Requisiti -> Ricopia tutte le righe seguenti senza cambiare nulla, dalla prima all'ultima.

Materiali forniti ->

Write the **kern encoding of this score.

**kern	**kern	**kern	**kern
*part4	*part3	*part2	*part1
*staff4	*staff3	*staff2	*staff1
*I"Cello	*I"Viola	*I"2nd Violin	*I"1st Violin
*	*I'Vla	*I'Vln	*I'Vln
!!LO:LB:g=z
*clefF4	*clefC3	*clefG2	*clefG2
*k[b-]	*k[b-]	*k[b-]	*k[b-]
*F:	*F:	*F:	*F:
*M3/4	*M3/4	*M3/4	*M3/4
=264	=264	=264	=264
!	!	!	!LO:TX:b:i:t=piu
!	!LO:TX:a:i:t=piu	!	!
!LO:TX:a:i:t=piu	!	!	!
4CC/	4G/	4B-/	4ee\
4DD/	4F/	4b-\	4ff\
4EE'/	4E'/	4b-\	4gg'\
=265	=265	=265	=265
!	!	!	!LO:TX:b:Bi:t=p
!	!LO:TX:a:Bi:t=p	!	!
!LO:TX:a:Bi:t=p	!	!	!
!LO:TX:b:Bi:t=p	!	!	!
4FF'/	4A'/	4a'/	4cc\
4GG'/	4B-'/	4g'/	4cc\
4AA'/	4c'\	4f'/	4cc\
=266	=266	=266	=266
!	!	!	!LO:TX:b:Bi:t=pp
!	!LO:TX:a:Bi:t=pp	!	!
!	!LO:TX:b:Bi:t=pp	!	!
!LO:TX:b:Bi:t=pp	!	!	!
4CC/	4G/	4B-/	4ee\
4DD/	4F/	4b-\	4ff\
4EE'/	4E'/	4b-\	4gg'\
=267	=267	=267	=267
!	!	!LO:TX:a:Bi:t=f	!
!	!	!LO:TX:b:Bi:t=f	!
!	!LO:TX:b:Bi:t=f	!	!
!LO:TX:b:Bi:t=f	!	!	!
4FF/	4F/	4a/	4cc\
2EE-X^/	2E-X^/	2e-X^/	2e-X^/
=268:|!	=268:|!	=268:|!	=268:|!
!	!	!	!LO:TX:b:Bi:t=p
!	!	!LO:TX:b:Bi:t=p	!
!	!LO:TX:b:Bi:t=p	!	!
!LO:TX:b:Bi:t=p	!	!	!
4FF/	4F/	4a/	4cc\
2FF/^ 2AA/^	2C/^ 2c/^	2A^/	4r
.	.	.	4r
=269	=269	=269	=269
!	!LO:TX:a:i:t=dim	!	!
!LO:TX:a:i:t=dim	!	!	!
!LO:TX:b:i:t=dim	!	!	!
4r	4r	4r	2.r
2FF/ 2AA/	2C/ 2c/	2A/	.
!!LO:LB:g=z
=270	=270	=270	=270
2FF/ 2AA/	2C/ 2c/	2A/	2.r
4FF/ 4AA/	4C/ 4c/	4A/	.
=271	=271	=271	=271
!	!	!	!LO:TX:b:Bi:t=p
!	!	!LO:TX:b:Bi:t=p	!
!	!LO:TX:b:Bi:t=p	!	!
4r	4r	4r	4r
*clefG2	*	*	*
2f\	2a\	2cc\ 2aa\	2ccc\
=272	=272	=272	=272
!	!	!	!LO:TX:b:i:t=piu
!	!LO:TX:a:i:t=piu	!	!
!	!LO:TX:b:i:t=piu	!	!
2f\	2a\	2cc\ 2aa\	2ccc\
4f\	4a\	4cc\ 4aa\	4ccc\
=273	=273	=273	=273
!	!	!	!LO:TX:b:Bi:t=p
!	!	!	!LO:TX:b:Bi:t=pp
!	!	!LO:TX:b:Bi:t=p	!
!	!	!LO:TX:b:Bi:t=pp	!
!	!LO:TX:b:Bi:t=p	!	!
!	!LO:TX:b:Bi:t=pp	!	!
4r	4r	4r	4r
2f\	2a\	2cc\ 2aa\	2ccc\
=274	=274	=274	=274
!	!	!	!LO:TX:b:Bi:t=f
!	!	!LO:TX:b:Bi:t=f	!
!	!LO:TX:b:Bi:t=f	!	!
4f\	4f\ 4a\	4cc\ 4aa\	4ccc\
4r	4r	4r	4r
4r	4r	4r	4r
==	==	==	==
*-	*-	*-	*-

Risposta attesa ->
Write the **kern encoding of this score.

**kern	**kern	**kern	**kern
*part4	*part3	*part2	*part1
*staff4	*staff3	*staff2	*staff1
*I"Cello	*I"Viola	*I"2nd Violin	*I"1st Violin
*	*I'Vla	*I'Vln	*I'Vln
!!LO:LB:g=z
*clefF4	*clefC3	*clefG2	*clefG2
*k[b-]	*k[b-]	*k[b-]	*k[b-]
*F:	*F:	*F:	*F:
*M3/4	*M3/4	*M3/4	*M3/4
=264	=264	=264	=264
!	!	!	!LO:TX:b:i:t=piu
!	!LO:TX:a:i:t=piu	!	!
!LO:TX:a:i:t=piu	!	!	!
4CC/	4G/	4B-/	4ee\
4DD/	4F/	4b-\	4ff\
4EE'/	4E'/	4b-\	4gg'\
=265	=265	=265	=265
!	!	!	!LO:TX:b:Bi:t=p
!	!LO:TX:a:Bi:t=p	!	!
!LO:TX:a:Bi:t=p	!	!	!
!LO:TX:b:Bi:t=p	!	!	!
4FF'/	4A'/	4a'/	4cc\
4GG'/	4B-'/	4g'/	4cc\
4AA'/	4c'\	4f'/	4cc\
=266	=266	=266	=266
!	!	!	!LO:TX:b:Bi:t=pp
!	!LO:TX:a:Bi:t=pp	!	!
!	!LO:TX:b:Bi:t=pp	!	!
!LO:TX:b:Bi:t=pp	!	!	!
4CC/	4G/	4B-/	4ee\
4DD/	4F/	4b-\	4ff\
4EE'/	4E'/	4b-\	4gg'\
=267	=267	=267	=267
!	!	!LO:TX:a:Bi:t=f	!
!	!	!LO:TX:b:Bi:t=f	!
!	!LO:TX:b:Bi:t=f	!	!
!LO:TX:b:Bi:t=f	!	!	!
4FF/	4F/	4a/	4cc\
2EE-X^/	2E-X^/	2e-X^/	2e-X^/
=268:|!	=268:|!	=268:|!	=268:|!
!	!	!	!LO:TX:b:Bi:t=p
!	!	!LO:TX:b:Bi:t=p	!
!	!LO:TX:b:Bi:t=p	!	!
!LO:TX:b:Bi:t=p	!	!	!
4FF/	4F/	4a/	4cc\
2FF/^ 2AA/^	2C/^ 2c/^	2A^/	4r
.	.	.	4r
=269	=269	=269	=269
!	!LO:TX:a:i:t=dim	!	!
!LO:TX:a:i:t=dim	!	!	!
!LO:TX:b:i:t=dim	!	!	!
4r	4r	4r	2.r
2FF/ 2AA/	2C/ 2c/	2A/	.
!!LO:LB:g=z
=270	=270	=270	=270
2FF/ 2AA/	2C/ 2c/	2A/	2.r
4FF/ 4AA/	4C/ 4c/	4A/	.
=271	=271	=271	=271
!	!	!	!LO:TX:b:Bi:t=p
!	!	!LO:TX:b:Bi:t=p	!
!	!LO:TX:b:Bi:t=p	!	!
4r	4r	4r	4r
*clefG2	*	*	*
2f\	2a\	2cc\ 2aa\	2ccc\
=272	=272	=272	=272
!	!	!	!LO:TX:b:i:t=piu
!	!LO:TX:a:i:t=piu	!	!
!	!LO:TX:b:i:t=piu	!	!
2f\	2a\	2cc\ 2aa\	2ccc\
4f\	4a\	4cc\ 4aa\	4ccc\
=273	=273	=273	=273
!	!	!	!LO:TX:b:Bi:t=p
!	!	!	!LO:TX:b:Bi:t=pp
!	!	!LO:TX:b:Bi:t=p	!
!	!	!LO:TX:b:Bi:t=pp	!
!	!LO:TX:b:Bi:t=p	!	!
!	!LO:TX:b:Bi:t=pp	!	!
4r	4r	4r	4r
2f\	2a\	2cc\ 2aa\	2ccc\
=274	=274	=274	=274
!	!	!	!LO:TX:b:Bi:t=f
!	!	!LO:TX:b:Bi:t=f	!
!	!LO:TX:b:Bi:t=f	!	!
4f\	4f\ 4a\	4cc\ 4aa\	4ccc\
4r	4r	4r	4r
4r	4r	4r	4r
==	==	==	==
*-	*-	*-	*-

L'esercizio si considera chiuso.